● **The problem**: Return all of the entries below, word for word. Omit each picture.

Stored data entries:
= = = = = = =
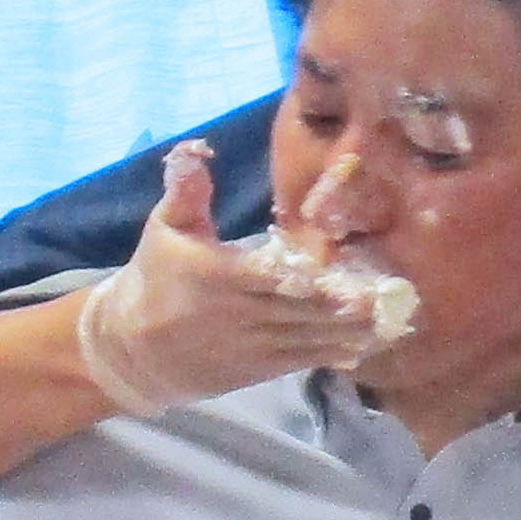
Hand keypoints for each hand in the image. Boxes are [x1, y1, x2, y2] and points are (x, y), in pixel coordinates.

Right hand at [70, 143, 395, 418]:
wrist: (132, 348)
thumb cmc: (155, 277)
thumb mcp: (163, 228)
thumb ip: (186, 191)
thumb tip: (197, 150)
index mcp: (216, 276)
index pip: (269, 277)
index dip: (306, 281)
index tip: (342, 278)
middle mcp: (237, 315)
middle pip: (297, 311)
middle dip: (341, 308)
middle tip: (384, 301)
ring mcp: (249, 346)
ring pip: (305, 339)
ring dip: (347, 333)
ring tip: (388, 325)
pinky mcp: (255, 369)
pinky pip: (299, 361)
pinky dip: (331, 354)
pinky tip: (364, 348)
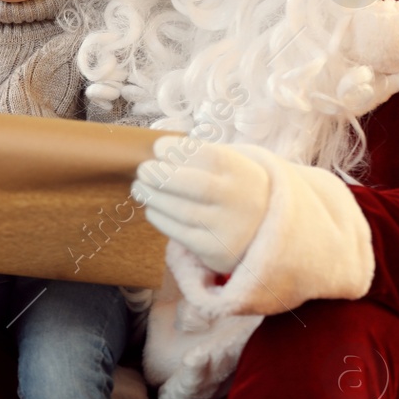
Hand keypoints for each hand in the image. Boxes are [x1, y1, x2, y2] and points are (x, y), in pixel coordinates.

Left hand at [132, 137, 269, 274]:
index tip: (158, 148)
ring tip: (139, 188)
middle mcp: (242, 201)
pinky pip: (180, 233)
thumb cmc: (230, 190)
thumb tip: (157, 152)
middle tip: (143, 170)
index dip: (181, 151)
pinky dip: (159, 218)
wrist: (259, 232)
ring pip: (185, 212)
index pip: (213, 158)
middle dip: (163, 176)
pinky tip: (151, 208)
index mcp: (245, 173)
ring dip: (154, 197)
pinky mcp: (216, 250)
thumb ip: (199, 158)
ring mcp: (229, 228)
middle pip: (199, 187)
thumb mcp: (228, 169)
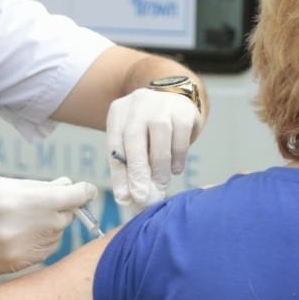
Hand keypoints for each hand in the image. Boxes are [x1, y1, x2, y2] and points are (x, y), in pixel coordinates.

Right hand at [0, 176, 96, 275]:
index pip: (75, 197)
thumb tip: (66, 184)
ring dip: (49, 226)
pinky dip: (39, 242)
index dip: (83, 191)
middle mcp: (34, 227)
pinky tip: (17, 236)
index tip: (86, 191)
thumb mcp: (2, 184)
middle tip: (38, 204)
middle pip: (66, 216)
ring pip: (57, 235)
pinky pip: (45, 251)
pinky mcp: (23, 265)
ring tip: (20, 222)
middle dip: (60, 208)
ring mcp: (30, 250)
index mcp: (30, 202)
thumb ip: (38, 186)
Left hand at [107, 88, 200, 207]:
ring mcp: (162, 105)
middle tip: (143, 197)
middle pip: (134, 140)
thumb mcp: (132, 140)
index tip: (125, 198)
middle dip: (138, 172)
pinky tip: (175, 169)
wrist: (174, 101)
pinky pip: (181, 140)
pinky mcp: (183, 111)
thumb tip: (127, 198)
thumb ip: (128, 167)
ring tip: (161, 184)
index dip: (119, 174)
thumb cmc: (148, 129)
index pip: (114, 146)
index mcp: (119, 113)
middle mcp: (138, 104)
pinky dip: (178, 160)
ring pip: (160, 140)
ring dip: (160, 169)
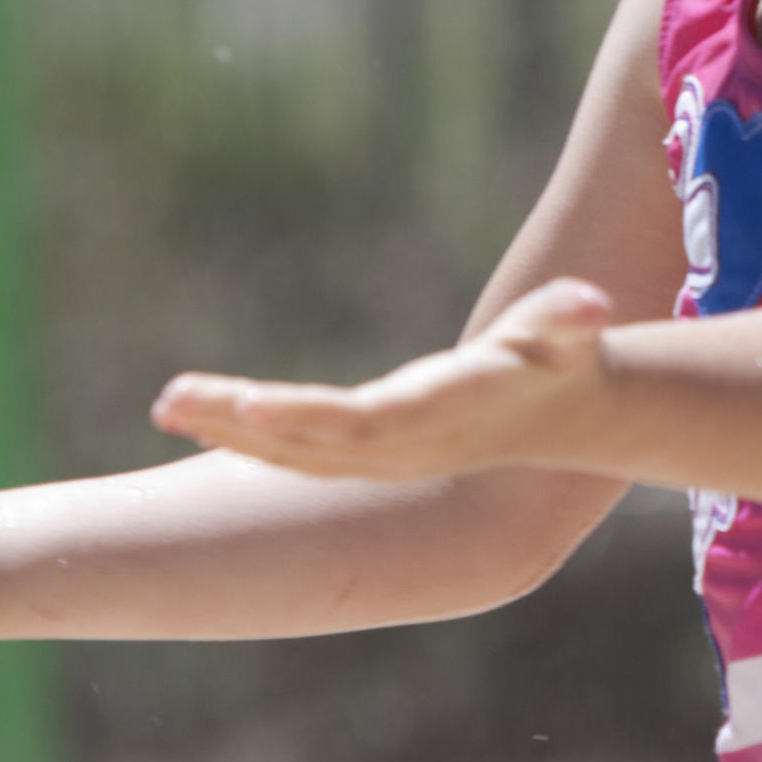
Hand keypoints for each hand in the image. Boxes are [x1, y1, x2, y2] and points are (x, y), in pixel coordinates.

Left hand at [154, 278, 616, 482]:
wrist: (559, 415)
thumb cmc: (560, 358)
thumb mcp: (570, 330)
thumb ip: (574, 318)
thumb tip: (593, 306)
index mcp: (432, 418)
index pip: (355, 424)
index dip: (299, 419)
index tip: (243, 405)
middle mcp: (396, 446)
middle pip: (304, 444)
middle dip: (236, 425)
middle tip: (169, 400)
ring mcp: (377, 455)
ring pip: (289, 452)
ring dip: (227, 431)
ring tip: (167, 403)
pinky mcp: (364, 448)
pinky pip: (294, 449)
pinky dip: (245, 435)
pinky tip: (200, 414)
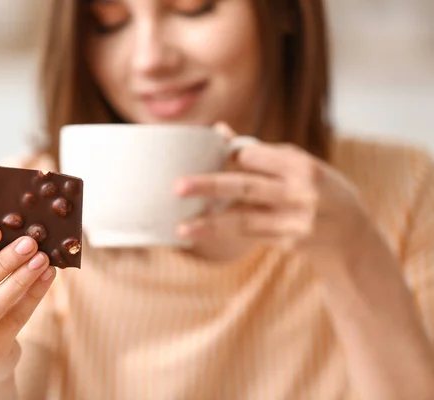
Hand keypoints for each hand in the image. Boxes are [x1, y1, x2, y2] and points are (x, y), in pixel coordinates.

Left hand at [175, 123, 372, 262]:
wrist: (353, 237)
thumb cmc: (322, 191)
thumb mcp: (300, 166)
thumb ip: (260, 152)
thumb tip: (219, 130)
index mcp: (302, 166)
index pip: (253, 157)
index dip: (226, 157)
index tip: (202, 156)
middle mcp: (300, 193)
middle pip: (246, 186)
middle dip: (209, 186)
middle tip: (178, 186)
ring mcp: (295, 221)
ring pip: (243, 219)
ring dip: (210, 224)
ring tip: (181, 227)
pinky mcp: (289, 243)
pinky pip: (248, 236)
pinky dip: (223, 234)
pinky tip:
= = = = = = =
● **Answer box**:
Hand keypoints for each hand in the image. Boxes are [x1, y1, x2, y2] and points are (x, y), in pixel coordinates.

Right hand at [70, 143, 395, 418]:
wrist: (132, 348)
thumb cmc: (155, 277)
thumb mcp: (163, 228)
thumb ip: (186, 191)
thumb tip: (197, 150)
index mcp: (216, 276)
index pip: (269, 277)
index dip: (306, 281)
index tip: (342, 278)
middle mcp: (237, 315)
middle pip: (297, 311)
middle dip: (341, 308)
middle tip: (384, 301)
ring mcp: (249, 346)
ring pip: (305, 339)
ring dip: (347, 333)
ring tip: (388, 325)
pinky mcp: (255, 369)
pinky pip: (299, 361)
pinky dip: (331, 354)
pinky tip: (364, 348)
Hand keypoints for each hand in the image. Boxes are [x1, y1, x2, y2] and points are (x, y), in pixel coordinates.

Left hand at [132, 137, 269, 274]:
index tip: (158, 148)
ring tip: (139, 188)
middle mcp: (242, 201)
pinky pip: (180, 233)
thumb cmc: (230, 190)
thumb tip: (157, 152)
middle tip: (143, 170)
index dip: (181, 151)
pinky dip: (159, 218)
wrist: (259, 232)
ring pip: (185, 212)
index pip: (213, 158)
middle dip: (163, 176)
pinky tip: (151, 208)
index mcp: (245, 173)
ring dip: (154, 197)
pinky mcp: (216, 250)
thumb ip: (199, 158)
ring mcp: (229, 228)
middle pip: (199, 187)
thumb mcp: (228, 169)
Hand keypoints for each hand in the image. Boxes are [x1, y1, x2, y2] and points are (x, y), in pixel coordinates.

Right hand at [0, 176, 96, 275]:
index pip: (75, 197)
thumb tip: (66, 184)
ring dip: (49, 226)
pinky dip: (39, 242)
index dip: (83, 191)
middle mcp: (34, 227)
pinky tip: (17, 236)
index tip: (86, 191)
thumb mcp: (2, 184)
middle tip: (38, 204)
middle pip: (66, 216)
ring pip: (57, 235)
pinky pip: (45, 251)
pinky mcp: (23, 265)
ring tip: (20, 222)
middle dip: (60, 208)
ring mcp: (30, 250)
index mcp: (30, 202)
thumb ip: (38, 186)
Left hand at [107, 88, 200, 207]:
ring mcp: (162, 105)
middle tip: (143, 197)
middle pip: (134, 140)
thumb mcp: (132, 140)
index tip: (125, 198)
middle dip: (138, 172)
pinky tip: (175, 169)
wrist: (174, 101)
pinky pip: (181, 140)
pinky mcp: (183, 111)
thumb tip: (127, 198)
thumb ip: (128, 167)
ring tip: (161, 184)
index dip: (119, 174)
thumb cmc: (148, 129)
index pip: (114, 146)
index mcp: (119, 113)
middle mcp: (138, 104)
pinky dip: (178, 160)
ring pip: (160, 140)
ring dip: (160, 169)
Hand keypoints for each hand in the image. Boxes are [x1, y1, x2, y2] and points are (x, y), in pixel coordinates.

Left hand at [154, 278, 616, 482]:
wrist: (559, 415)
thumb cmc: (560, 358)
thumb mcp: (570, 330)
thumb ip: (574, 318)
thumb tip: (593, 306)
index mcp: (432, 418)
index pip: (355, 424)
index dip: (299, 419)
index tip: (243, 405)
middle mcp: (396, 446)
middle pip: (304, 444)
middle dip: (236, 425)
middle tip: (169, 400)
ring mcp: (377, 455)
ring pip: (289, 452)
ring dip: (227, 431)
ring tip: (167, 403)
pinky mcp: (364, 448)
pinky pip: (294, 449)
pinky dip: (245, 435)
pinky tip: (200, 414)
Hand keypoints for each hand in the image. Boxes are [x1, y1, x2, y2] and points are (x, y), in pixel coordinates.

Left hand at [175, 123, 372, 262]:
wrist: (353, 237)
thumb cmc: (322, 191)
thumb mcp: (300, 166)
thumb ip: (260, 152)
thumb tip: (219, 130)
index mcp: (302, 166)
index pip: (253, 157)
index dip: (226, 157)
index tip: (202, 156)
middle mcp: (300, 193)
middle pip: (246, 186)
middle dip: (209, 186)
middle tip: (178, 186)
ring mcp: (295, 221)
ring pip: (243, 219)
ring dip: (210, 224)
ring tip: (181, 227)
pinky mcp: (289, 243)
pinky pip: (248, 236)
pinky dip: (223, 234)
pinky tip:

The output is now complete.